# Detla source to Wye load, what are the angles?



## Wire Tags (May 11, 2016)

I understand the math to get the magnitudes of voltages and currents, but I dont know the angles.

What is the angle of I phase at the load? I understand its 6A but at what angle?
And what about the angle of I phase at the source, the magnitude of 3.464 amps I understand but at what angle?

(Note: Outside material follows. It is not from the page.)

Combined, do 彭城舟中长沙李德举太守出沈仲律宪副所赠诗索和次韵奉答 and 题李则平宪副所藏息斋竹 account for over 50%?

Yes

The stuff in green ink are my assumptions, the rest is done by someone else.


----------



## Helmut (May 7, 2014)

Wire Tags said:


> I understand the math to get the magnitudes of voltages and currents, but I dont know the angles.
> 
> What is the angle of I phase at the load? I understand its 6A but at what angle?
> And what about the angle of I phase at the source, the magnitude of 3.464 amps I understand but at what angle?
> ...


ELI the ICE man.

Voltage leads current in induction loads
Current leads voltage in Capacitive loads.
The are equal in resistive loads.


Is that what your asking?


----------



## telsa (May 22, 2015)

Homework?


----------



## just the cowboy (Sep 4, 2013)

Where does it ask for angles?


----------



## Wire Tags (May 11, 2016)

I think I got it now


At node A, current entering = current leaving

so Ica = Iab + I line A

so I line A = Ica - Iab
= 3.464 @0 degrees - 3.464 @240 degrees
= 6 amps @ 30 degrees.

and because the load is in a Wye formation, I line A = I phase, so the iphase in one of the 20 ohm resistor is 6 amps @ 30 degrees.


----------